Peter Swift, MPHRP Chair and former MD of INTERTANKO, explains, “Piracy is reaching an all-time high: in the number of incidents, in the vast ransoms demanded and, most of all, in the extreme violence used. The treatment meted out to the victims now frequently crosses the line from savagery into torture.”

“The effects are potentially horrendous,” he continued. “For those, say, who successfully resisted capture but were nearly burnt alive in the room in which they barricaded themselves; for the brutalised hostages; and for those who daily put to sea in fear that it may at any time happen to them. And that’s not to forget the families, who are now firmly on the pirates’ target list.”

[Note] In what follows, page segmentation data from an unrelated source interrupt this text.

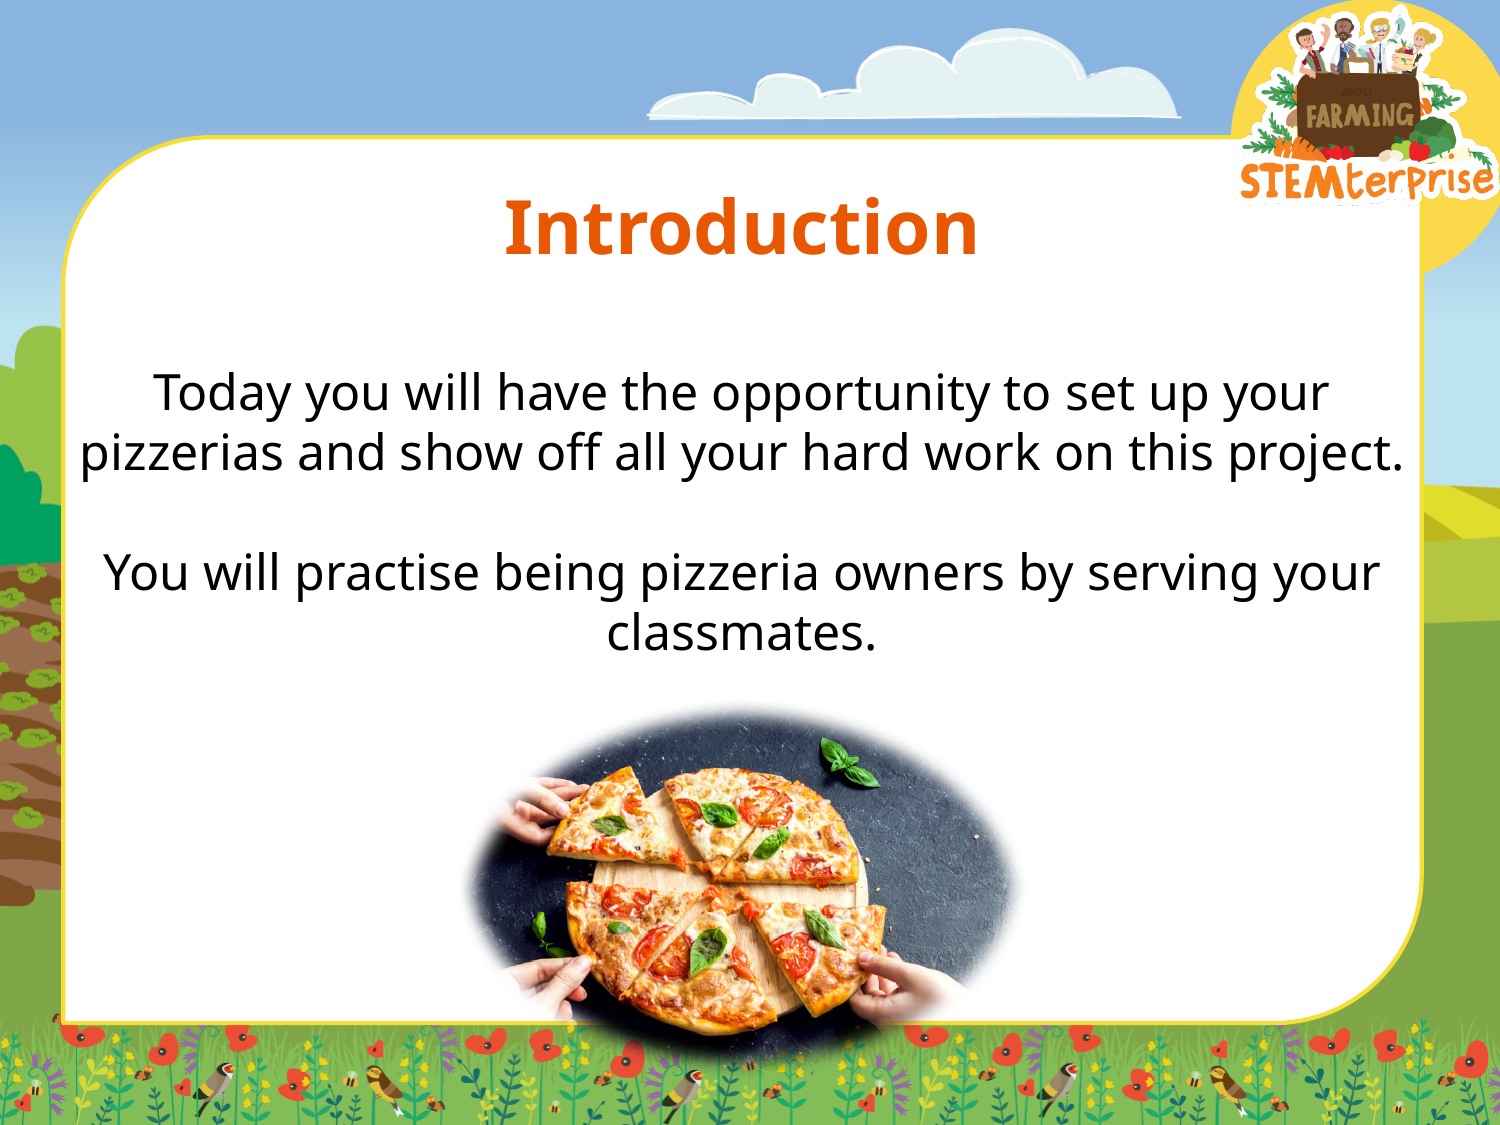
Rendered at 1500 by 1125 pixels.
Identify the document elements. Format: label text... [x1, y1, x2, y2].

picture [0, 0, 1500, 1125]
text_box [61, 261, 450, 1026]
text_box [1035, 214, 1424, 1026]
text_box Introduction Today you will have the opportunity to set up your pizzerias and show off all your hard work on this project. You will practise being pizzeria owners by serving your classmates. [63, 172, 1422, 788]
text_box [112, 135, 1228, 172]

Roy Paul, a representative of the ITF Seafarers’ Trust and MPHRP programme manager, added, “until now, there has been little coordinated help for those who are suffering. Now that will change. With the help of those in the industry who want to do their best for those involved, we intend to build up a network of first responders and get psychosocial help for affected crews.  We have already been listening to seafarers and recording their experiences. Those will lay the foundation for new guides for seafarers, families and employers, for training in their use, and for building the networks of human and medical help that are now desperately needed.”

There are currently 15 vessels with 277 crew being held hostage, and an additional 19 being held prisoner on land, according to figures by the International Maritime Bureau.  Over the last eight years it is believed that some 4000 seafarers have been attacked by pirates or been victims of armed robbers while at work onboard.